So far, the idea is to support for UTF-8 in full text searching, advanced syntax on search terms (Boolean operators, keyword matching), batch and real-time indexing, relevance ranking and non-text attributes support.

This project can also be a very powerful tool to other ideas that are proposed for Tryton. I believe historical time-line, e-commerce integration and email integration will benefit a lot from this full text search capability. I plan to discuss constantly with the other students and mentors how to make this tool capable of indexing the modules that will be developed on this GSOC

Start of Program (May 24)
· Analyze current implementation of searchable fields, the functions associated with search and how data is indexed;
· Evaluate design changes between versions in order to support all the 3 versions that Tryton supports (in May 24th, it will be 1.8, 2.0 and 2.1);
· Discuss with my mentor and the core development team what are the functionalities expected from this module;
· Put together all ideas, feature requests and setup milestones for each feature in a project management system publicly accessible;
· Discuss with other students implementing Email Integration and Historical Time-line;
· Specify the architecture design with mentor/core developers;
· Start Coding !
Midterm Evaluation (July 12)
· All major (critical) functions should be completed, with unit test / doctest and a complete set of English Documentation generated using sphinx documentation;
· Start performance testing and tuning;
· Start the Code Review process so this module can be distributed as Tryton Module;
· Develop the necessary changes for advance search GTK Interface;
· If core developers find it useful, I plan to “bundle” Sphinx Search Server with “NESO”, so new users can have a simple test environment to experience the potential of the full text search;· Discuss with mentor and core team the priority of the additional / optional functions and improvements in order to make sure I can complete them by the deadline
Final Evaluation (Aug 16)
· Coding for all functionalities in the roadmap are now completed, have complete unit tests, are reviewed by core team and fully documented;
· I plan to add a wiki page on the Tryton Code Snippets Wiki describing the basic usage, design patterns of this module, which will then link to a page containing all sphinx documentation;
· Any request from mentor and core team will be accommodated;

Project Abstract

2011-04-22T19:09:00.000-04:00

This project proposes implementing full text search of records and attributes in Tryton using Sphinx Search Sever ( http://sphinxsearch.com/ ) in a pythonic implementation. The idea is to improve Tryton search capability to a more flexible, scalable and powerful option.
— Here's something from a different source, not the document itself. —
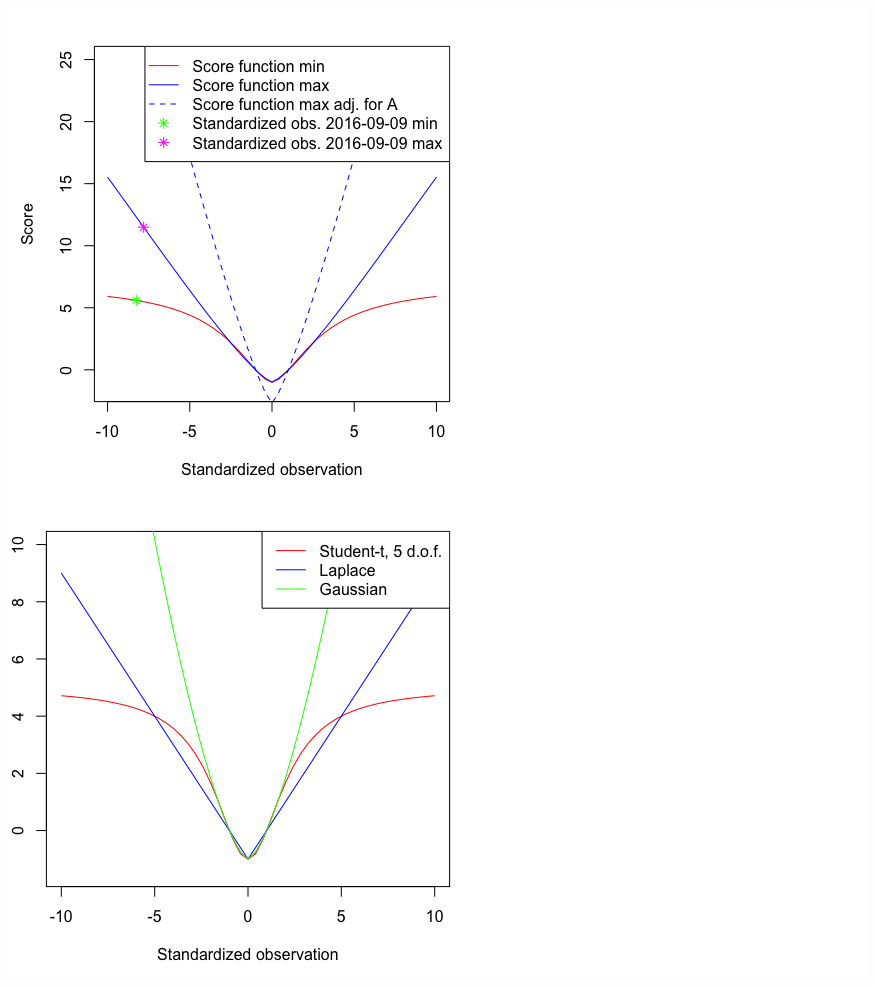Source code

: <img src="bayesgas-mcmccomp_files/figure-markdown_strict/unnamed-chunk-24-1.png"  /><img src="bayesgas-mcmccomp_files/figure-markdown_strict/unnamed-chunk-24-2.png"  />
I propose to use Sphinx Search Server because it is very fast (C++ language), can work in multiple OSes and has windows binaries (which might be included with NESO), it is very scalable, has proven success cases, we can implement in a pythonic way using SphinxAPI (which eliminates the need to install and support Apache Tomcat if we use Apache Solr), because it supports 2 of databases used by Tryton (PostgreSQL and Mysql), maybe can also support SQLlite3 through xmlpipe (if needed) and also supports NoSQL databases and future integrations (like MongoDB and CouchDB).

My commitment is to submit fully functional code, using a wiki or project management system to keep track of ideas and milestones (Google Code or Assembla), using mercurial as a repository, coding in a pythonic standard, following PEP008 Style Guide, make unit tests or doc tests, with a full set of English documentation generated using Sphinx Document Generator ( http://sphinx.pocoo.org/ ).